Today the MS Society published a consensus report on early treatment for people with relapsing remitting MS (RRMS). The report recommends that people with RRMS start treatment with a disease modifying drug soon after diagnosis, ideally within six months. The MS Trust was part of this consensus building project and we very much welcome this report.
The consensus report has attracted some media coverage, which is great for raising the profile of MS and more awareness in the general public. There has also been a bit of mis-information about MS in some of the reporting. You might want to check out the MS Trust’s myths and facts about MS and share this with others to make sure that we all have the right facts about MS.
Is there really a ‘wait and see’ culture around treatment for RRMS?
As ever, there is no straightforward answer to that question. It is certainly true that the proportion of people with RRMS who are taking a disease modifying drug (DMD) in the UK is around 50 per cent, and that this rate is lower than other countries. It's also true that the proportion of people with RRMS taking a DMD varies across the UK (the MS Trust will be publishing some data on this in November).
So there are definitely some issues about prescribing. What we don’t fully know are the reasons why. Some of this might be due to how different neurologists interpret the data about the effect of DMDs over the short and the long term. It might be due to the preferences of individual people with MS. Taking a DMD is a long-term commitment. The drugs are powerful and carry risks and side-effects, as well as benefits, and understandably many people with MS are hesitant about starting treatment.
In some cases, it may be because people with RRMS are not in contact with an MS neurologist or MS specialist nurse and so may not be getting the most up-to-date information and advice.
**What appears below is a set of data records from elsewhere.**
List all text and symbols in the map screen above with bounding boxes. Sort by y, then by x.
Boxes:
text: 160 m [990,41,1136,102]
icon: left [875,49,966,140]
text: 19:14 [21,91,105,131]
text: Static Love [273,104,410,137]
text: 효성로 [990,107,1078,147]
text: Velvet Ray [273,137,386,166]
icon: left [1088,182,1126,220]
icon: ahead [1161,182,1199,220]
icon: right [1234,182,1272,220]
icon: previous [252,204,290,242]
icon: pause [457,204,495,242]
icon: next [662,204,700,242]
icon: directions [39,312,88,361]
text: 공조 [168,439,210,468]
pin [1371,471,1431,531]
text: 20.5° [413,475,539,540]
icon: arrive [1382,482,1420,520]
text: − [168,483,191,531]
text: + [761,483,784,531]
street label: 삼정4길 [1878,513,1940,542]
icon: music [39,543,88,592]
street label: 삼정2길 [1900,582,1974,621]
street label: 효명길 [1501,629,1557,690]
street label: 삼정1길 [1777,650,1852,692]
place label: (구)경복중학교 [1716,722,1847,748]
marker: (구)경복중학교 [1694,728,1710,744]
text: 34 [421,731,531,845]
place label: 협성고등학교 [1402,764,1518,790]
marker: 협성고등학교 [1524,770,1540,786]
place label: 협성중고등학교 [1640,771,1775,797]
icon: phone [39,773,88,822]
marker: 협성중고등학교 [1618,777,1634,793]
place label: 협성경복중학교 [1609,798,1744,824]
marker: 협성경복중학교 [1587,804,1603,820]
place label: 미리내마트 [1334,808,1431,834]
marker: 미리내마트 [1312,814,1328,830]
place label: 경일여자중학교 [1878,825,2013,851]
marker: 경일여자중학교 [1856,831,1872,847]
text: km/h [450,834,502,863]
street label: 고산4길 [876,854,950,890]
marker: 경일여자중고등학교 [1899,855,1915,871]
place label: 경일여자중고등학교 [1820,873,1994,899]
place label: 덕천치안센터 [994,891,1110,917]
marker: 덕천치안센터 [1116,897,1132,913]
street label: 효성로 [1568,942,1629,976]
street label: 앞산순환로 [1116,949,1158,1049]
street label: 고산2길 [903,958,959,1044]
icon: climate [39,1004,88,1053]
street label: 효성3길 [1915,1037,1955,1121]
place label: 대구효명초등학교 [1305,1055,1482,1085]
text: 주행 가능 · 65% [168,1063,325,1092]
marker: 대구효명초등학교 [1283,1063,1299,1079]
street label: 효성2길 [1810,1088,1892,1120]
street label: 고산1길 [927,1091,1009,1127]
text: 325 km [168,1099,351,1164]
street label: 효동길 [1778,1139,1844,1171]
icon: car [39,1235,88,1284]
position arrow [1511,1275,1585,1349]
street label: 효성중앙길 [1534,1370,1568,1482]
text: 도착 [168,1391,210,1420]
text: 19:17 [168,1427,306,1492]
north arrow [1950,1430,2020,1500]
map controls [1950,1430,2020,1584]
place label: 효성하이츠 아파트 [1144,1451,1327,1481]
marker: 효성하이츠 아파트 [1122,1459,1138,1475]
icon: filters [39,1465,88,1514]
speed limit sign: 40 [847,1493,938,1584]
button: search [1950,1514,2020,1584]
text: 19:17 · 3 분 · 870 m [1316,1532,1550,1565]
The MS community needs to work together to understand more about why prescribing of DMDs varies and what we need to do to improve services to support people getting the treatment that’s right for them.
Of course, there are also two possible types of ‘wait and see’. One is about whether to start treatment at all. The other is whether the DMD is working. In both cases, the evidence is certainly growing that the best approach is to get started soon after diagnosis, and then move onto a different treatment if there are still relapses or important changes on brain scans. Thisproactive approach is much more possible to achieve now that there are many more DMDs to choose from.
Working in partnership
What I really want to stress is that your MS team are on your side and want to make sure that your care and treatment are right for you. Your MS neurologist and MS specialist nurse work to understand how active your disease is (relapses and symptoms as well as brain scans) and to provide you with information and support to choose whether to start a DMD and which one to take.
The MS Trust has also just re-launched MS Decisions to help people with RRMS understand their treatment options, compare different drugs side-by-side and work with their MS team to make the choice that best suits their needs. Check it out.
What about people who won’t benefit from taking a DMD?
Currently, DMDs are only for people with RRMS (or those who have secondary progressive MS and also are still having relapses). The reality is that there are more people living with MS right now who won’t benefit from DMDs than who will. This means that alongside making sure services are right for people with RRMS, we need to be equally focused on people with progressive forms of MS. This means we have to take a broad look at what people with MS need, whatever stage or type, and make sure that everyone has access to the best possible care. That includes neurologists, nurses, physiotherapists and occupational therapists, all with expertise in MS. Our GEMSS programme is focusing on that right now, working with MS teams from across the UK to make sure that they have the tools and support they need to make sure high quality care is available to everyone with MS.